Amateur V Professional "How difficult can it be?"
‘How difficult can it be?’ Getting your photos in print, on-line or accepted by the professionals is something that many amateur photographers yearn for. My girlfriend, Vikki does it for a living, with articles placed in a variety of National and Regional magazines, Sunday supplements, newspapers and online. But, after borrowing her Canon 400D, and capturing shots to rival her own, I was caught wondering aloud - what does it take to call yourself a ‘pro’?
Well I should have known better. Knowing I was off to Sri Lanka to watch England play cricket Vikki, laid down the gauntlet: “buy a basic digital SLR, a lens and let’s see how well you can really do in the field".
It was a tempting challenge - I’d always wanted to take decent cricket photos – and the point and shoot cameras don’t come close to providing anything other than ‘souvenirs’. Perhaps, with a decent bit of kit, I’d come home with something I could call ‘professional’.
Sourcing The Kit
Apart from using a very old SLR when I was a kid, my photographic knowledge to date has been limited to a point and shoot SONY Cybershot DSC-T1 digital camera. So, the first step was to research the best kit. After using Vikki’s, the decision on the body was an easy one. But what to spend the rest of my £1000 budget on?
I needed a lens that would be able to handle the demands of the job – capturing fast-moving play from distance, and offering a good range. A lens with Image Stabilister (IS) was a must, in order to negate the need for a tripod. After seeing the pro’s in the field, I knew I’d need a long lens. But with 400mm lenses costing up to £1000, my budget would be blown completely.
I narrowed the field to:
|Tokina 80-400 F4.5-5.6 AT-X AF||£500|
|Sigma Zoom Telephoto 50-500mm||£750|
|Canon EF 70-300mm f4-5.6 DO IS USM AF||£800|
|Canon 100-400mm f4.5-5.6 L IS||£950|
In testing, the budget Tokina proved too bulky. The Canon 100-400mm lens was fantastic, but required a mono-pod, consequently it was ruled out. So, it was a toss-up between the Sigma 50-500mm and the Canon 70-300mm. After reading the forums, I decided to go with the Canon EF 70-300mm f4-5.6 DO IS USM AF – the compact size of the lens being the winning factor.
The lens filter, 4GB memory card, spare battery and small backpack completed my kit for the assignment ahead.
Having watched no end of cricket matches I knew that trying to capture a batsman at the actual point of dismissal was going to be a tall order. I did some calculations; a 5 day game of cricket would see some 2700 balls bowled, and with 40 wickets, I would need to take hundreds of images to get the ‘OUT’ I was after.
With this in mind I was going to need some stock photos. The training sessions allowed me to test the camera and lens to capture some stock footage
Ian Bell (Batting) & Graham Swann (Bowling)
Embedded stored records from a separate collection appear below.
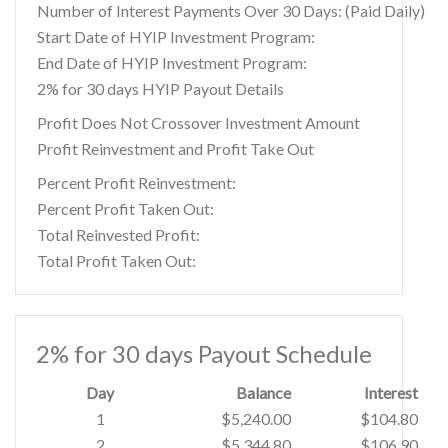
Number of Interest Payments Over 30 Days: (Paid Daily)
Start Date of HYIP Investment Program:
End Date of HYIP Investment Program:
2% for 30 days HYIP Payout Details
Profit Does Not Crossover Investment Amount
Profit Reinvestment and Profit Take Out
Percent Profit Reinvestment:
Percent Profit Taken Out:
Total Reinvested Profit:
Total Profit Taken Out:
2% for 30 days Payout Schedule
Day
Balance
Interest
1
$5,240.00
$104.80
2
$5,344.80
$106.90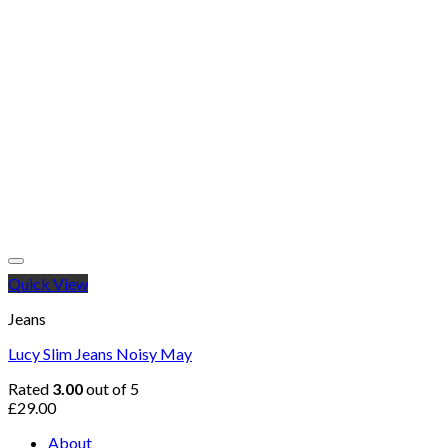
Quick View
Jeans
Lucy Slim Jeans Noisy May
Rated
3.00
out of 5
£
29.00
About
It didn’t take long for me to work out the limitations of the lens. With a maximum of 300mm, obtaining pin-sharp images from distance was going to be a tall order. In order to get really ‘close-up’, was going to have to rely on cropping and zoom in the editing suite!
This shot of Dilhara Fernando and Alistair Cook, when cropped in editing, turned out well.
Never-the-less it’s not a patch on the clarity offered by the larger longer lenses the professional were wielding.
However, with perseverance, I managed to capture the only wicket that was actually ‘bowled’ in the whole of the match. What luck!
Ravi Bopara Bowled
Whilst the actions shots proved challenging to capture, and were never going to offer complete clarity, some of the close up shots came out very well. Standing some twenty feet away the 70-300mm lens really did come into its own.
Kevin Pietersen – end of play
Steven Harmisson – after training.
Michael Vaughan – end of match awards.
Statistically, if you take enough shots, you can get a good photograph. The professionals in the field were working with cameras controlled by transmitters, positioned at either end of the wicket, thereby capturing every ball. Giving them far higher odds of capturing the wicket, or an item of play that’s marketable. Taking 5 shots per ball per camera they manage to capture up to 40,500 shots a game. And, coupled with top of the range cameras and lenses, it’s very hard to compete
When I set off on my mission, I wasn’t expecting to take 1500 images using almost five gigs worth of memory. After some sifting through them though, I was pleased to find a selection of good portrait shots. They’re not going to be selected for Getty or Associated Press, but they’re good enough for regional news sites.